→ **WORK INSTRUCTION**: Whichever lines include the word "display", copy them as they appear in the data.

Dataset records:
━━━━━━

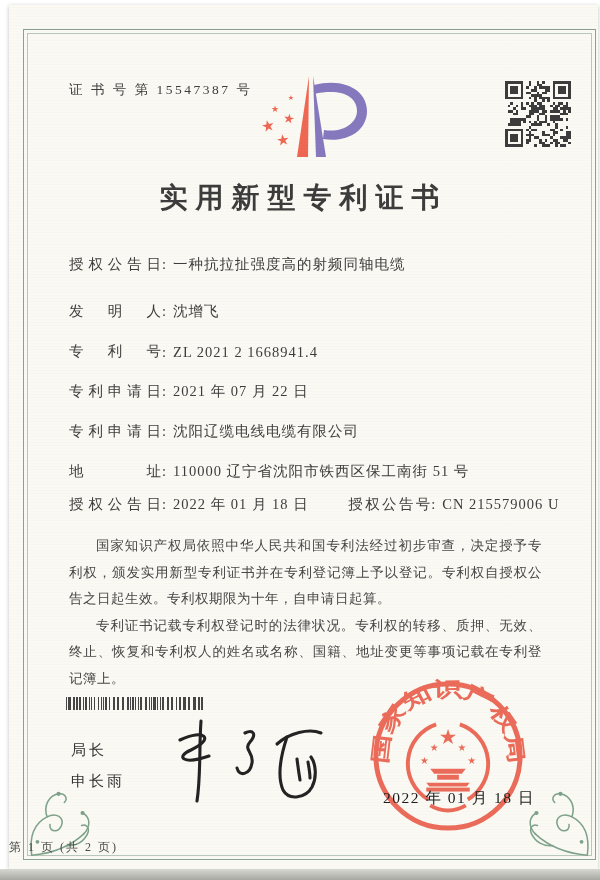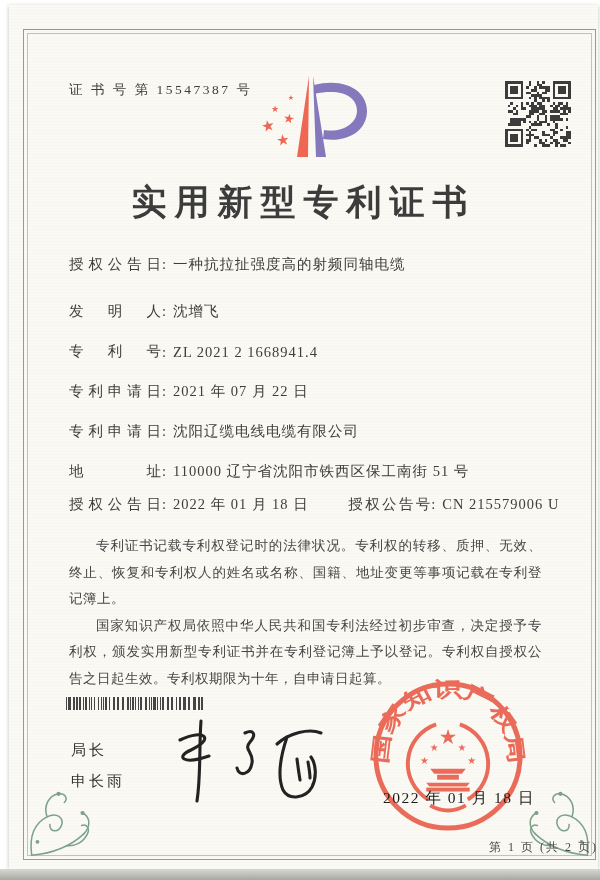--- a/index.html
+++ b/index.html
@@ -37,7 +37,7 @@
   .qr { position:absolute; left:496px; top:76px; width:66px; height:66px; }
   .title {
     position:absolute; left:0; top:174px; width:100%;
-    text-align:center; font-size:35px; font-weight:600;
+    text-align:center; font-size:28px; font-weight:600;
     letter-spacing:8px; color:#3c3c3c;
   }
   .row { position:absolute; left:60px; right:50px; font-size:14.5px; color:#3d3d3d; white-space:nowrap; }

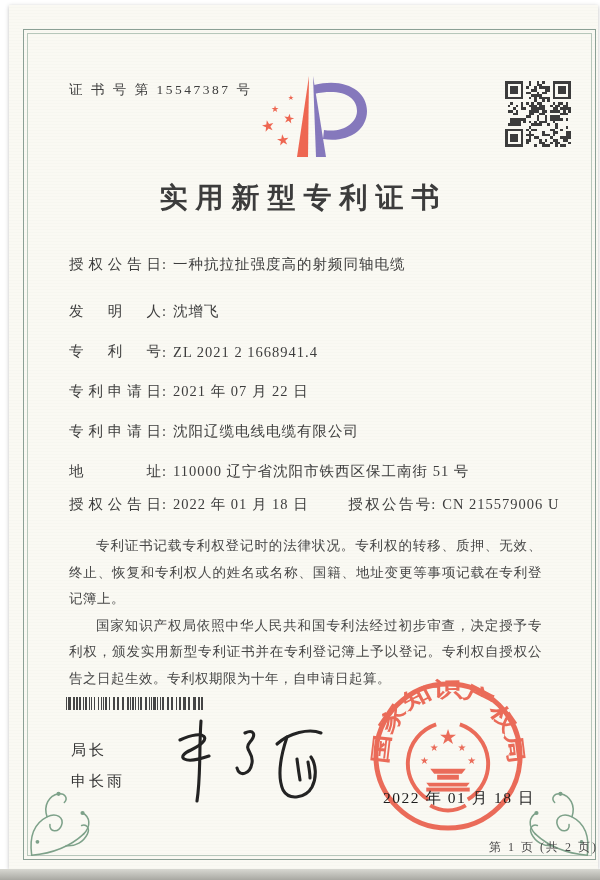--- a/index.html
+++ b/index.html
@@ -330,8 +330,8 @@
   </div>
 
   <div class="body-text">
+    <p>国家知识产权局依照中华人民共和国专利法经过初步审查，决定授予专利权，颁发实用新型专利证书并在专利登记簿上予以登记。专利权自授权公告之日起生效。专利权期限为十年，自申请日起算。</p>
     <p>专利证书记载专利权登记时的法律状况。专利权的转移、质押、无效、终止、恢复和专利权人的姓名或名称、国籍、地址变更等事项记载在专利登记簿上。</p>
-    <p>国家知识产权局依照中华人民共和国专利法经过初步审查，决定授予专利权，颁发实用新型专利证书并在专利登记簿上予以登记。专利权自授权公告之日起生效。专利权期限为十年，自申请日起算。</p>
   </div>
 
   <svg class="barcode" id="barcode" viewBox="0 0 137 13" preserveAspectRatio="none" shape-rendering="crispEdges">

━━━━━━

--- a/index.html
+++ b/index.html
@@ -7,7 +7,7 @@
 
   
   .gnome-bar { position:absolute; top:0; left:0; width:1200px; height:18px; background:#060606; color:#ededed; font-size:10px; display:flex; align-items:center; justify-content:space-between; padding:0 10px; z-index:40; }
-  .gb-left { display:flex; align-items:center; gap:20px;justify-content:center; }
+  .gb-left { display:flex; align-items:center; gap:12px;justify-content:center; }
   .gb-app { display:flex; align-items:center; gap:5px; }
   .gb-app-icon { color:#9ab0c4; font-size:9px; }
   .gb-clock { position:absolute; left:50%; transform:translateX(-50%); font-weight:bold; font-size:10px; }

━━━━━━

→ **SOLUTION**:
   .gnome-bar { position:absolute; top:0; left:0; width:1200px; height:18px; background:#060606; color:#ededed; font-size:10px; display:flex; align-items:center; justify-content:space-between; padding:0 10px; z-index:40; }
-  .gb-left { display:flex; align-items:center; gap:20px;justify-content:center; }
+  .gb-left { display:flex; align-items:center; gap:12px;justify-content:center; }
   .gb-app { display:flex; align-items:center; gap:5px; }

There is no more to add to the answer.